Extract provided>

_ _ _ _ _

White House launches governmentwide investment in big data

Research funding aims to advance science and technology in medicine, astronomy and other areas.

Pablo Martinez Monsivais/AP

Officials from science agencies across the government on Thursday announced $200 million in new research and development investments related to the mining, processing, storage and use of big data.

The National Science Foundation, for instance , announced a $10 million grant to University of California Berkeley researchers to build new algorithms and tools to sort through petabytes, terabytes, exabytes and zettabytes of data.

The National Institutes of Health announced a plan to put a data set of the human genome project in Amazon's EC2 computer cloud with tools to make the information easily accessible to researchers. The 200 terabytes of data the project currently stores would fill about 16 million file cabinets or 30,000 DVDs, making it difficult to share, NIH Director Francis Collins said at an event announcing the big data projects.

Assistant Defense Secretary for Research and Engineering Zachary Lemnios announced plans during the event to develop predictive and learning tools that can use big data to make "truly autonomous" defense systems that "can learn from experience with very little training and learn the limits of their own knowledge."

The initiative was sparked by a June 2011 report from the President's Council of Advisors on Science and Technology, which found a gap in the private sector's investment in basic research and development for big data.

Other agencies involved in the initiative include the U.S. Geological Survey, Defense Advanced Research Projects Agency and Energy Department.

_ _ _ _ _

Source data>
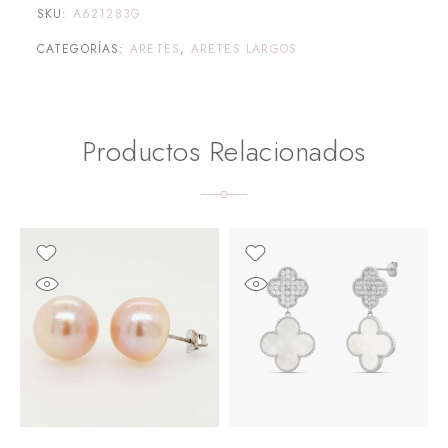
SKU:
A621283G
CATEGORÍAS:
ARETES
,
ARETES LARGOS
Productos Relacionados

_ _ _ _ _

Activity> Write the next part of the article on the White House big data research investment, picking up after its final sentence. The entries have no connection to the article about the White House big data investment.

Response to this exercise>
The term big data is used most frequently by online advertising and marketing algorithms that sort through data from social media and elsewhere to micro-target demographics. Similar tactics also have been used by astronomers, oceanographers and geneticists to find patterns in even larger troves of data.

Advances in computing such as nimble computer clouds and programs that can make multiple computers act as one have made it possible to crunch through some data sets that previously were too large for even machine comprehension and to analyze other data sets more quickly and cheaply.

The cost of sequencing a human genome, for example, has dropped from many millions of dollars when it was first completed in 2003 to just $8,000 today, Collins said.

Astronomers who once observed only the sky now can plow through measurement data to model how some astronomical phenomena occur and how others may have evolved in the past, Johns Hopkins University physics and astronomy professor Alex Szalay said during a panel discussion following the government announcements.

For example, Szalay said, astronomers have used big data to model resonance frequencies the universe emits, similar to a drum when its beat, to examine what the big bang might have looked like.